Pottery Throwing Is Having a Moment

With everyone from Seth Rogen to the Kardashians sidling up to the wheel, more and more Angelenos are giving ceramics a spin

Once seen as the province of retired ladies, bored married couples, and birthday kiddos at Color Me Mine, pottery is having a moment in the cultural spotlight not witnessed since the sexy turn by Demi Moore and Patrick Swayze in 1990’s Ghost.
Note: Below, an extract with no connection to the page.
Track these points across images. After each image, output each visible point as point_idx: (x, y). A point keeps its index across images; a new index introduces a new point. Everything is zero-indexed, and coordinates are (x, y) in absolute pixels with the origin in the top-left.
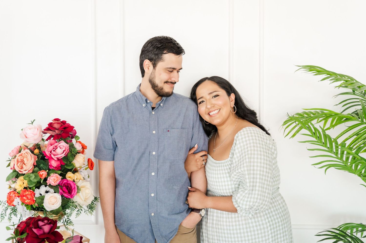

Serena Williams and Emily Ratajkowski have posted photos of their turns at the wheel. The Kardashian sisters bonded at an outpost of local pottery chain Bitter Root on their reality show. British tabloids have reported that Brad Pitt and Leonardo DiCaprio bro out while throwing pots at Pitt’s home. In the past nine months, Seth Rogen has chronicled the evolution of his clay works on Instagram, from sweet (if slightly sloppy) ashtrays to an Etsy-worthy collection of vases.


Technology seems to be driving millennial and Gen Zers to pottery from both
directions. While social media posts by celebs and friends are encouraging newbies to spin the wheel, working with clay also provides a tactile break from staring at screens and scrolling through social media.

“Your hands are literally in mud,” says Mel Keedle, the co-owner of Still Life Ceramics, of the craft’s draw. “You can’t touch your phone for hours.”

Still Life, which opened in ROW DTLA in 2018 and expanded to Santa Monica in December, is one of a number of new studios and shops looking to feed Angelenos’ growing hunger for pottery. Claytivity joined the fray in Silver Lake last August, attracting a crowd of cool retirees and Eastside hipsters. POT (#notadispensary), a pottery studio owned and operated by people of color, opened in 2017 to serve as an alternative to the city’s more staid studios. Bitter Root, one of the godparents of L.A.’s pottery scene, expanded from Beverly Grove to a studio in Topanga Canyon in 2015 and added a third location in
Valencia in 2018.

As Rogen can attest, there’s a learning curve when it comes to throwing—and successfully firing—a good vase. Beginners can expect to put in many hours before producing a serviceable result. But, Keedle says, that’s part of the fun. “There is no instant gratification,” she says. “There are things you can’t control. Things will break. That’s part of the process.”

Carl Cortes, 49, a creative director and student at Still Life, took his first class a little over a year ago with his then-girlfriend. He was soon hooked. “I did it for a girl,” he says with a laugh. “The girl is gone, but I kept the ceramics.”